Il diabete, in particolare di tipo 2, ha impatti significativi sulla fertilità maschile. Gli uomini diabetici spesso presentano alterazioni nel liquido seminale, con una riduzione della quantità e della qualità dello sperma. Nelle donne, il diabete può influenzare la fertilità attraverso vari meccanismi, alterando il funzionamento del sistema riproduttivo e interferendo con l’ovulazione.

È importante per le persone con diabete, sia uomini che donne, mantenere sotto controllo i livelli di glucosio per migliorare le possibilità di concepimento e ridurre i rischi per la salute riproduttiva. La correlazione tra diabete e infertilità non è da sottovalutare: i danni metabolici causati dal diabete possono influenzare negativamente la salute riproduttiva sia negli uomini che nelle donne. Comprendere questi effetti e adottare misure di gestione adeguate è essenziale per chi desidera concepire.
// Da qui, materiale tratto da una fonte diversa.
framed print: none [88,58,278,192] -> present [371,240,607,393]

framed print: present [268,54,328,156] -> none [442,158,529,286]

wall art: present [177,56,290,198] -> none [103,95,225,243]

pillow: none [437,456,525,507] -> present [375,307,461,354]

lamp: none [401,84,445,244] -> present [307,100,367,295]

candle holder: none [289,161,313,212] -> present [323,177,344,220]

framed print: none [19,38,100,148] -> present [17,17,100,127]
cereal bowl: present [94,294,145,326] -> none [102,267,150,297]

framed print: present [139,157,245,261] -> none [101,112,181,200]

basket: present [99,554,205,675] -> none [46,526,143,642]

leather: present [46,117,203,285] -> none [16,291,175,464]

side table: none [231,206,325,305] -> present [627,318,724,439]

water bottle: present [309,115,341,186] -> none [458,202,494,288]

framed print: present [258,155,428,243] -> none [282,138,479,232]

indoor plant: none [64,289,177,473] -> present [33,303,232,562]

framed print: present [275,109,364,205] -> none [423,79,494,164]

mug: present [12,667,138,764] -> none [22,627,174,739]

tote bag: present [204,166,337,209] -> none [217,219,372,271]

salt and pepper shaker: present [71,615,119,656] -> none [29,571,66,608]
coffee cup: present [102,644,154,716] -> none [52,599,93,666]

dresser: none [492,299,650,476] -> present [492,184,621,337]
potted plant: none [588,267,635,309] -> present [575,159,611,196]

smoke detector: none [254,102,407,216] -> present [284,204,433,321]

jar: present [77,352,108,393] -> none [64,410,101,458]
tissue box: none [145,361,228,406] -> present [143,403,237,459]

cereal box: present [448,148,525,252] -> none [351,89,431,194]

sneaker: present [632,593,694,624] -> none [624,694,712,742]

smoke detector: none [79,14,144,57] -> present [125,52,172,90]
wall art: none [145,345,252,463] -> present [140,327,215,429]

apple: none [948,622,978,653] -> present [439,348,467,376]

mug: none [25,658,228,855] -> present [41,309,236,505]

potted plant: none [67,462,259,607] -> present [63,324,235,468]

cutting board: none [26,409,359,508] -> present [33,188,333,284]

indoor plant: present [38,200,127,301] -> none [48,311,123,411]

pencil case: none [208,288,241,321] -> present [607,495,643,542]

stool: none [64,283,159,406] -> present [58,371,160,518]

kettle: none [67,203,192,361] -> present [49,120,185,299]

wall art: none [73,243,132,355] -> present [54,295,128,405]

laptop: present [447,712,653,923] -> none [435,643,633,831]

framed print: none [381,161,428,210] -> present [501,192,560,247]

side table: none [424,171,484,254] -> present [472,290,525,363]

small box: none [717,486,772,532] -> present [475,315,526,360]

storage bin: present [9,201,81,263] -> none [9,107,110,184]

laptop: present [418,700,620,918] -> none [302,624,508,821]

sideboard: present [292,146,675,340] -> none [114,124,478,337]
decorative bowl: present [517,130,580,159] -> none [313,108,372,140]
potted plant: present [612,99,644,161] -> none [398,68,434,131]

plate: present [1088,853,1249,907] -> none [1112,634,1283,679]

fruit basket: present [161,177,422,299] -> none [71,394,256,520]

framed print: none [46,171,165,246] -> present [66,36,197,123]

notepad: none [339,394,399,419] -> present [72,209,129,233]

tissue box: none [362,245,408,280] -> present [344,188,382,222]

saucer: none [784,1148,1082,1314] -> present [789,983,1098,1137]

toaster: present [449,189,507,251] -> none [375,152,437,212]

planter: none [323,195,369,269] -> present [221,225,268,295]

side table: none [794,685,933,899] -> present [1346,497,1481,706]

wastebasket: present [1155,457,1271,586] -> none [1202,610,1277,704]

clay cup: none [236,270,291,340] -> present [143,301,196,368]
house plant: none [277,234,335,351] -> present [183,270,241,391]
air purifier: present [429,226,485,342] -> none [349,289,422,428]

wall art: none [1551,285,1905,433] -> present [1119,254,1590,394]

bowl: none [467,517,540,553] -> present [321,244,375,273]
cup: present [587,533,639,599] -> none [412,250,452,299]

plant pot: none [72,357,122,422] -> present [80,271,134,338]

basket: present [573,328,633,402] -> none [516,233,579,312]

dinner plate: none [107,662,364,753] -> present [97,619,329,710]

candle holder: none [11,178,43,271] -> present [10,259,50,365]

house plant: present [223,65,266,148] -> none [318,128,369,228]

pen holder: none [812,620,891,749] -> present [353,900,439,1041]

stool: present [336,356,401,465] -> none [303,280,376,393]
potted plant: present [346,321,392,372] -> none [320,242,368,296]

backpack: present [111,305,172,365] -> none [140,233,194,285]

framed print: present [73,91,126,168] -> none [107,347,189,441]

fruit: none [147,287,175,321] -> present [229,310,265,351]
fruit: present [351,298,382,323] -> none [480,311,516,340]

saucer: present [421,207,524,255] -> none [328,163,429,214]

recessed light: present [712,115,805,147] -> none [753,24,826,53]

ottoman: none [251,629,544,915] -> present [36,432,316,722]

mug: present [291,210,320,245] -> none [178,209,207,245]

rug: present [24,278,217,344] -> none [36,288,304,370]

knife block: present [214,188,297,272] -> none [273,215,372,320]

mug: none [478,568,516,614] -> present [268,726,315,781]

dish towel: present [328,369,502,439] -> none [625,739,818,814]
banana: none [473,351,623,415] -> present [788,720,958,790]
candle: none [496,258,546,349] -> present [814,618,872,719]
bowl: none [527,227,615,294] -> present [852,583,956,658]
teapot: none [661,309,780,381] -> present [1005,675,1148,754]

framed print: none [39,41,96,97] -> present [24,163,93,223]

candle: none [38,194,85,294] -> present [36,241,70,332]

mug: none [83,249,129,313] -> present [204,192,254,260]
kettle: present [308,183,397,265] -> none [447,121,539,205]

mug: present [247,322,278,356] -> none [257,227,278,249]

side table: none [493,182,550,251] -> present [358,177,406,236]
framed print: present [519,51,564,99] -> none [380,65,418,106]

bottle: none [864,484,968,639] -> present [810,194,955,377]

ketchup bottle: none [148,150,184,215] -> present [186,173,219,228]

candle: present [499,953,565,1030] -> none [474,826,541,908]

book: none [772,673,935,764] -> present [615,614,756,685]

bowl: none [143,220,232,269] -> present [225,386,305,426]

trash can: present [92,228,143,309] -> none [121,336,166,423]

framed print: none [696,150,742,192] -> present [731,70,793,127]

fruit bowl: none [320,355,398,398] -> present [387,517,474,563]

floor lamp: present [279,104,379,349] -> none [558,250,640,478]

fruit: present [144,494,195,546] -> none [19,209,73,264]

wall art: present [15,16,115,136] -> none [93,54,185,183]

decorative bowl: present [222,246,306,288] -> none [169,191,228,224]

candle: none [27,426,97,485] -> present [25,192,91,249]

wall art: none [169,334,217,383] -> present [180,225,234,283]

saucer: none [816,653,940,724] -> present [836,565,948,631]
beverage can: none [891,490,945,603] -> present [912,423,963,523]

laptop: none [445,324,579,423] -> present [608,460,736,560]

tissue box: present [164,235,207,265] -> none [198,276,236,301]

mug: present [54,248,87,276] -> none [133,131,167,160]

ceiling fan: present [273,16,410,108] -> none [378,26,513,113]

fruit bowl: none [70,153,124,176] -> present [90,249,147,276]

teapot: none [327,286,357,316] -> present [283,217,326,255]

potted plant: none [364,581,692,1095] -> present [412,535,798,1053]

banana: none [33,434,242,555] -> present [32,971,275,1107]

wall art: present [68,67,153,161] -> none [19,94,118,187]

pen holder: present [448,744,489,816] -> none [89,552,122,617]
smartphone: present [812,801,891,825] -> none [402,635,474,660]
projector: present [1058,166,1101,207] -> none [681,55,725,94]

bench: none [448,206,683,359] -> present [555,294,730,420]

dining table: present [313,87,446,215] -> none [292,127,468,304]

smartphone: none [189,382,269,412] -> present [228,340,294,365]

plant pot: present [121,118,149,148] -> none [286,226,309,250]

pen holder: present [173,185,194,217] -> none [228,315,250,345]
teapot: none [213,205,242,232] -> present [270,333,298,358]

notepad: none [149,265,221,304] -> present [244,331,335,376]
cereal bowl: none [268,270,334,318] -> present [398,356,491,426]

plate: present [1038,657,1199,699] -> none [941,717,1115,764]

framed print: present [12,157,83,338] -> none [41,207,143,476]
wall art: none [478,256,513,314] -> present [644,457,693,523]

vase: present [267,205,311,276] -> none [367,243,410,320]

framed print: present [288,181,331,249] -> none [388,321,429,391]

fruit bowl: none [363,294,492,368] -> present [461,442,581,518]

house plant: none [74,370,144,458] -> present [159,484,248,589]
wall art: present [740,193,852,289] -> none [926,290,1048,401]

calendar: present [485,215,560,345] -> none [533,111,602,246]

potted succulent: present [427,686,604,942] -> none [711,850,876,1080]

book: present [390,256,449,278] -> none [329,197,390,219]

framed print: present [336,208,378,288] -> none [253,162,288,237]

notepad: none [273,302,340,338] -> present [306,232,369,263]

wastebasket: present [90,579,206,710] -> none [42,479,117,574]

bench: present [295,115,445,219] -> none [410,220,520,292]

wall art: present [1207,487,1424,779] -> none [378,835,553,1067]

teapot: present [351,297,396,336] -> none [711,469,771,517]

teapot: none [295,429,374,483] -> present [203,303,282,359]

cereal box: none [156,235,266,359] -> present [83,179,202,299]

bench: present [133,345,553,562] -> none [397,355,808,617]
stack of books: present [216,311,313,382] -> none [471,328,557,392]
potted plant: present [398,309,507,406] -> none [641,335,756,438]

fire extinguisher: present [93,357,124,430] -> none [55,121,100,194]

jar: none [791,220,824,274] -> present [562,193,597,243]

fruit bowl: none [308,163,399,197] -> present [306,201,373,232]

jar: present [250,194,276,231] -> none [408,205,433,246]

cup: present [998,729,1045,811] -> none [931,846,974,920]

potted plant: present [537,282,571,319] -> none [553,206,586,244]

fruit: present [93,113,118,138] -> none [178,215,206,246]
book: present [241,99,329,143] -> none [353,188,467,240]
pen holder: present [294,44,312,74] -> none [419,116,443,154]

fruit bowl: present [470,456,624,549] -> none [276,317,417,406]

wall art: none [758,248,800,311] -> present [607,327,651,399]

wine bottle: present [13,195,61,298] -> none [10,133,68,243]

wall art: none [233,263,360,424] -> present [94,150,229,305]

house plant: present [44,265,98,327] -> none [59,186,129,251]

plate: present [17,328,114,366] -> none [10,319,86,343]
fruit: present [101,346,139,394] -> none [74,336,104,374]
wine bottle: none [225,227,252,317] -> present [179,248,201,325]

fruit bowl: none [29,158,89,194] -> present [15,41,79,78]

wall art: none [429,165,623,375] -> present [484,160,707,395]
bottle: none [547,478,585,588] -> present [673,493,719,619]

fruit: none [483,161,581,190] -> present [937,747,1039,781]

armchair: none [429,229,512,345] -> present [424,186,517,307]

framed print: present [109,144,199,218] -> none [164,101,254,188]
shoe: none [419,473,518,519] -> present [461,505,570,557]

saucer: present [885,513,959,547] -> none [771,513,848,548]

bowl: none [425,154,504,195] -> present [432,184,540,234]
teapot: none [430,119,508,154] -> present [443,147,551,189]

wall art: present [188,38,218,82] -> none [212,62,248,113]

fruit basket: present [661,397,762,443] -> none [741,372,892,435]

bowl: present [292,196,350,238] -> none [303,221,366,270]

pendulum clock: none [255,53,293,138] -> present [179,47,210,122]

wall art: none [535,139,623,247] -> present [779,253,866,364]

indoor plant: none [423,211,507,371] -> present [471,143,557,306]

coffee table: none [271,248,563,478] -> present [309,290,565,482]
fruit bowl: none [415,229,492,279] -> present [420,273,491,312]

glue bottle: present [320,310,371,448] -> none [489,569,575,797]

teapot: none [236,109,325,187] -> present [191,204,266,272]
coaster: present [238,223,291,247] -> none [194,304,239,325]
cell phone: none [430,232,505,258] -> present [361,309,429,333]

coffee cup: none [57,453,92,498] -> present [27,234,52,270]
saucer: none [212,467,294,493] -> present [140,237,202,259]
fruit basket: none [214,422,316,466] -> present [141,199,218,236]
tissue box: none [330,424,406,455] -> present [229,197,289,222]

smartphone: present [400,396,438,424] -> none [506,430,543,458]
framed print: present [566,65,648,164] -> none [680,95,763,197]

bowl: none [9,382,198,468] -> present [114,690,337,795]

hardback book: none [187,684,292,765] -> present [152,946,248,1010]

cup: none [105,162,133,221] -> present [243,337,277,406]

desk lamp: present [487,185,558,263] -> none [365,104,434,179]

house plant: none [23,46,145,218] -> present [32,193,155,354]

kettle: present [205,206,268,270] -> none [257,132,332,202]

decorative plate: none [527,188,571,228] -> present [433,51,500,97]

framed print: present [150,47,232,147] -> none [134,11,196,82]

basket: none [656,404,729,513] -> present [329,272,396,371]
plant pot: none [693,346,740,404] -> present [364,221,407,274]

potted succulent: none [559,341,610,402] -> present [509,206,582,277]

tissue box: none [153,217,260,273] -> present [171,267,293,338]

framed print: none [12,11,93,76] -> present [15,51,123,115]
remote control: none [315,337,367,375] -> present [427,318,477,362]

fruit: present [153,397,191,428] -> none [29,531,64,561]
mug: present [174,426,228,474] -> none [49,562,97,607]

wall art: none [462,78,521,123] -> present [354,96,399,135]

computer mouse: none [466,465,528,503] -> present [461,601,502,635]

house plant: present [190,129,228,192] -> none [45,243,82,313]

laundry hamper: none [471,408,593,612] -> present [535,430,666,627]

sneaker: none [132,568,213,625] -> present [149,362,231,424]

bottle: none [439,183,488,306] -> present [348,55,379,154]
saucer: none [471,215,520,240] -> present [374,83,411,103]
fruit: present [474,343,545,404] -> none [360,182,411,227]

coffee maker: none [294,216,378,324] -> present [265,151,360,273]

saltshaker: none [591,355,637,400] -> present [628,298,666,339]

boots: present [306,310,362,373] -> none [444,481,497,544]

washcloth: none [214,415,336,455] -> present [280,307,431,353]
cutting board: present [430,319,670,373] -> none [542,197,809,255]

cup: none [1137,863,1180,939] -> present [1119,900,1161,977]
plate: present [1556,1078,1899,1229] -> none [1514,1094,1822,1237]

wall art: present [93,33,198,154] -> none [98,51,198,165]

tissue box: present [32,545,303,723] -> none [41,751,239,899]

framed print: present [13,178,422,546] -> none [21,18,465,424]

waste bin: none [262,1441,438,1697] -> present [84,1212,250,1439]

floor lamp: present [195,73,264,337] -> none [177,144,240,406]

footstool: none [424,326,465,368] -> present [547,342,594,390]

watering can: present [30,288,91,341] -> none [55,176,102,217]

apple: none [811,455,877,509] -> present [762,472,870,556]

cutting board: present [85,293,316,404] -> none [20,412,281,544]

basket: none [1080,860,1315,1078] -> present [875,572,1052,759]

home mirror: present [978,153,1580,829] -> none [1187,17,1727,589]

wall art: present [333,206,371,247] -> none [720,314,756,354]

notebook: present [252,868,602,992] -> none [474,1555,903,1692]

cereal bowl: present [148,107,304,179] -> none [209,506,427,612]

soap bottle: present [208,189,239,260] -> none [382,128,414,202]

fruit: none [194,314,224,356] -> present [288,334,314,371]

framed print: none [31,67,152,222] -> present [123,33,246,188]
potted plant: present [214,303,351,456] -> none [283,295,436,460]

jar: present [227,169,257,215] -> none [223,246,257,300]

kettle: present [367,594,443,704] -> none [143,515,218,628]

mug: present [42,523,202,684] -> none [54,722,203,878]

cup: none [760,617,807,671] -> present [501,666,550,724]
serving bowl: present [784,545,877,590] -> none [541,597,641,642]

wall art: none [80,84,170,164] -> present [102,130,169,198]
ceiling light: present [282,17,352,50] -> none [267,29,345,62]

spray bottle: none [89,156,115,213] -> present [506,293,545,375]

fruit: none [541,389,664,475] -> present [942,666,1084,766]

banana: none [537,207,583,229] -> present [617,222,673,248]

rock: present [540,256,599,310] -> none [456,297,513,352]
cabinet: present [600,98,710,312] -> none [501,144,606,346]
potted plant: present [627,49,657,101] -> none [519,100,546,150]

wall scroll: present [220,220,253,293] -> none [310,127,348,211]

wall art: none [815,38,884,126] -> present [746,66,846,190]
Meccanismi di Influenza del Diabete sulla Fertilità

  • Danno Ovarico: gli alti livelli di glicemia possono danneggiare i follicoli ovarici, influendo negativamente sulla qualità degli ovociti.
  • Problemi Ormonali: gli squilibri nei livelli di insulina possono influenzare anche gli ormoni riproduttivi.
  • Danno Ossidativo: l’elevata glicemia aumenta lo stress ossidativo, danneggiando le cellule germinali dei testicoli.